Through an interdisciplinary concentration in urban studies, inspect the historical, social, economic, and political factors that have shaped cities and, in turn, how cities have affected the lives of their inhabitants. The concentration is open to all majors.
Urbanization Across the Globe
Urbanization has been one of the most powerful processes shaping the world: economically, culturally, geographically, and socially. Through a concentration in urban studies, explore the unique challenges of different cities and gain an understanding of the multifaceted impact of urbanization. We encourage you to think of cities as vital sites of human experience and innovation — and to use your knowledge to enact societal change.
As a student in the urban studies concentration, learn about broad patterns and notable variations in urban growth, decline, and, in some cases, revitalization. While studying cities on a global scale, become familiar with the key concepts and tools used to explore and analyze urban phenomena.
While you can combine this concentration with any major, it’s an especially good complement to majors in community, youth, and education studies; economics; geography; global environmental studies; international development and social change; political science; and sociology.
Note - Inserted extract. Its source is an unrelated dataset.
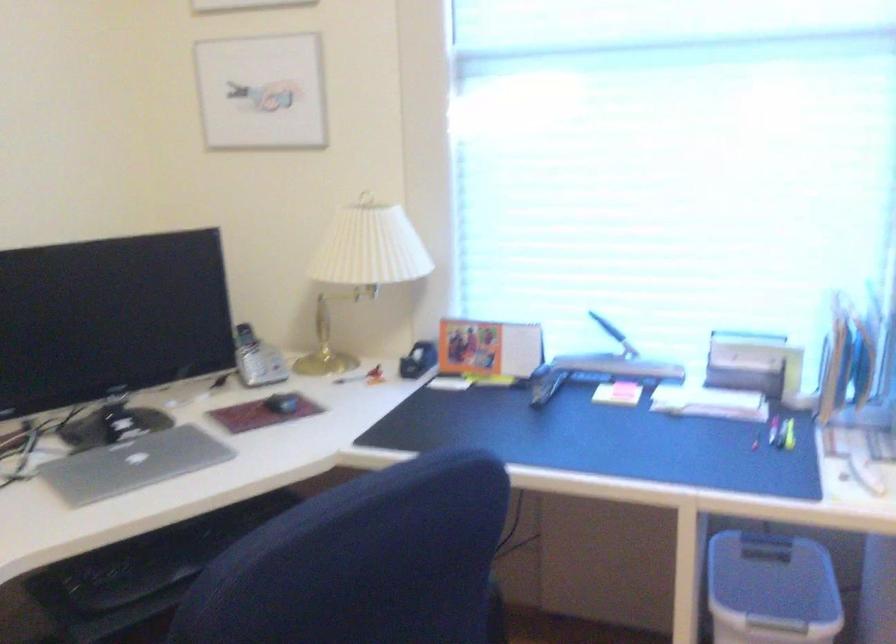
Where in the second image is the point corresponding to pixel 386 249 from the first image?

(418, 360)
Minimum number of courses to complete this concentration: 7 (three from different departments)
Proceeding from an introductory course through intermediate and advanced courses offered in several different departments, apply what you learn to your capstone experience.
The capstone can be either a research project or an internship, conducted under the supervision of one of the concentration’s participating faculty, or as part of an urban-research or internship seminar.
Visit the academic catalog to view requirements for this concentration
Careers and Internships
Explore careers and internships, including funding through the Lois and Robert Green Internship program for summer opportunities in Worcester.
Originally called Urban Development and Social Change (UDSC), the program was changed to Urban Studies to better capture the full range of opportunities that exist at Clark for students to study and engage urban topics.
Why the change to Urban Studies?
The core faculty of the Urban Development and Social Change (UDSC) concentration has revamped the curriculum and scope of the program. They have changed the name and curriculum to “Urban Studies” to better capture the full range of opportunities that exist at Clark for students to study and engage urban topics.
Although it will continue to have an emphasis on social change, the Urban Studies (URBS) concentration will better reflect a diversity of approaches for understanding the “urban,” including through music, journalism, and landscape.
The change was made:
- To reflect the fact that Urban Studies (URBS) at Clark is truly interdisciplinary, and global. When it was founded in 2000, the UDSC concentration focused primarily on courses about urban topics in the United States. In the last several years, the program has become more international and has included a wider range of humanities courses.
- To make the program explicitly more humanistic and more international, integrating these with the existing social science and social change orientation. These changes better represent the diversity of urban offerings at Clark, across a wide array of departments.
- To increase the flexibility of course selection for students, making the concentration as accessible as possible across a wide range of majors, while retaining the core strength of interdisciplinarity of the program.
The URBS concentration curriculum has been streamlined for greater student choice and disciplinary variety. It still consists of a minimum of seven courses, three of which must be from different departments, and it still requires two 200-level courses, and a capstone experience.
The curriculum changes will be reflected in the 2020-21 academic catalog as soon as it is posted online.